The first attempt made from two old scenes seemed to me as if the caustics were too weak. Then I realized that when rendering with indirect PGI indirect caustic paths don't connect to lights but end with a cache lookup.
Also rendering a reference with Metropolis took too long on a scene that complex.
So I made a test scene with a glass cube in a room with an opening in a wall to another room illuminated by an area light.
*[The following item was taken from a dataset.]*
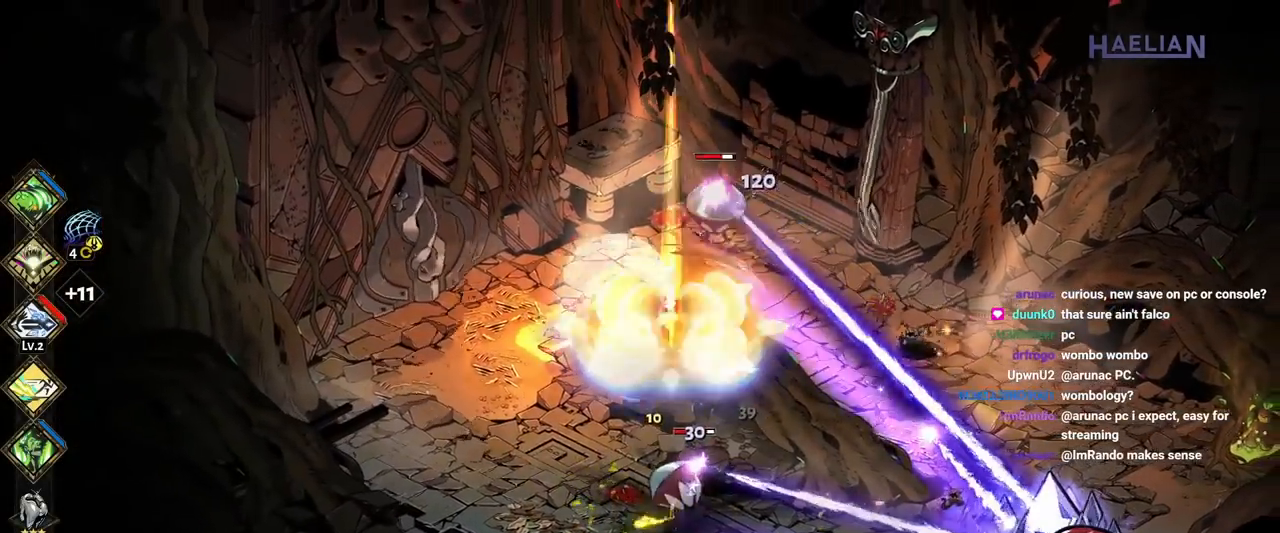
{"dt_ms": 500, "buttons": [], "left_stick": "down-left", "right_stick": "center", "button_events": [[133, "Y", "up"], [283, "A", "down"], [317, "X", "down"], [467, "A", "up"], [467, "X", "up"]]}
Test results:
Neither light tracing nor caustic cache render indirect caustics

But Metropolis sampling does, better with PathCPU than BiDir

PathOCL Metro shows the best caustics, but more fireflies and doesn't really converge even when approaching 100.000 samples.
Also it renders way brighter with brightness change during render

This makes me wish path guiding would be considered as the next render development project after Path Regularization is finished.
Because right now we are piling up quick fixes that cover single problems leaving others unsolved.
Like: PathOCL + PGI: Blazingly fast but unbiased and no good caustis
First fix: Hybrid Path with fast caustics but missing SDS
Second fix: Path Regularization for SDS (fast or slow, easy or tricky - yet unknown)
Still no indirect caustics.
Compared with this path guiding (Corona style) would be slower (CPU only) but faster than BiDir is now and cover all path type combinations.
Also it would work "under the hood" without requiring the user to decide which engine/sampler combination to use or long trial & error parameter tweaking sessions.